提供開始当初に利用可能となるサービスは、「Oracle Exadata Database Service on Dedicated Infrastructure」と「Oracle Autonomous Database」の2つだ。これらは企業のクラウド移行の促進、データレジデンシー規制への対応、アプリケーションの高度化を支援する。
「Oracle Exadata Database Service on Dedicated Infrastructure」は、最新の「Oracle Exadata X11M」に対応し、Real Application Clusters(RAC)も利用可能だ。AI処理や分析、オンライントランザクション処理(OLTP)において、前世代と比較して性能が大きく向上している。
「Oracle Database 23ai」(23ai)では300を超える新機能が搭載されている。「Oracle AI Vector Search」や「JSON Relational Duality Views」などの新機能が含まれ、非構造化データと社内データを安全に統合、検索する環境が整えられている。開発者はJSONとリレーショナルの両形式を柔軟に扱うことが可能となっている。
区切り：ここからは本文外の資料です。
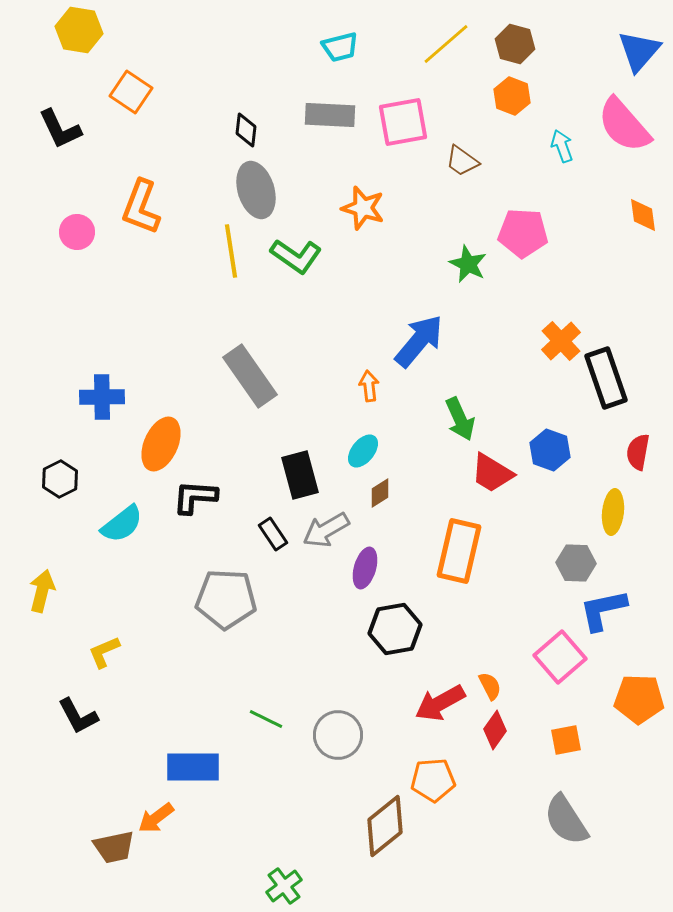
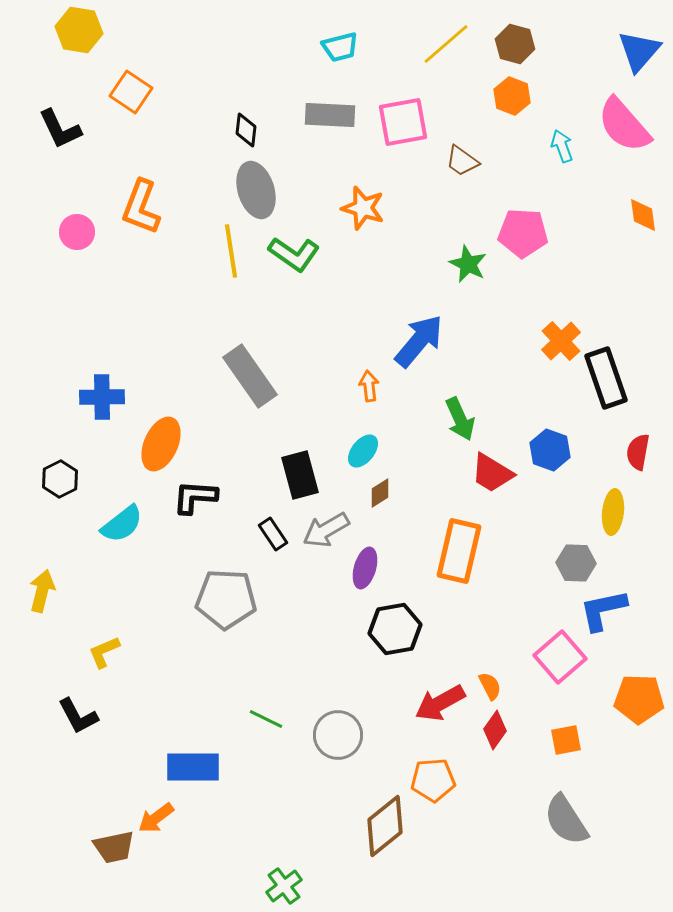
green L-shape at (296, 256): moved 2 px left, 2 px up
「Oracle Autonomous Database」は、Google CloudのコンソールやAPIと連携し、構成や運用を自動化した形で提供される。これにより、重要な業務から比較的単純な処理まで幅広いワークロードの移行、運用を安全かつ効率的に実施できる。「Exadata Cloud Infrastructure」で動作し、可用性とセキュリティの両面で高い水準を実現する。
今後は「Oracle Base Database Service」の国内提供も予定されている。このサービスは仮想マシンで「Oracle Database 19c」および23aiのEnterprise EditionおよびStandard Edition 2を実行できる。自動化されたライフサイクル管理やローコード開発機能、柔軟なスケーリングが特徴だ。
販売面については、「Google Cloud Marketplace」のプライベートオファーを通じて、国内のパートナー企業がOracle Database Google Cloudを自社顧客に再販可能となった。加えて、テクノロジーパートナーによるソリューション組み込みも間もなく可能となる予定だ。これらはGoogle Cloudの「Partner Advantageプログラム」およびオラクルの「Oracle PartnerNetwork」(OPN)の両方に参加する企業を対象に、今後12カ月以内に展開が予定されている。
東京リージョンの開設により、「Oracle Database Google Cloud」は、すでに提供されているドイツ中部(フランクフルト)、英国南部(ロンドン)、米国東部(アッシュバーン)、米国西部(ソルトレイクシティ)の各リージョンに加わることになる。今後12カ月以内にはアジア北東2(大阪)、アジア南1(ムンバイ)、アジア南2(デリー)、オーストラリア南東1(シドニー)、オーストラリア南東2(メルボルン)、ヨーロッパ西8(ミラン)、ヨーロッパ西12(チューリン)、北米北東1(モントリオール)、北米北東2(トロント)、南アメリカ東1(サンパウロ)、米国中部1(アイオワ)でもサービス開始が計画されている。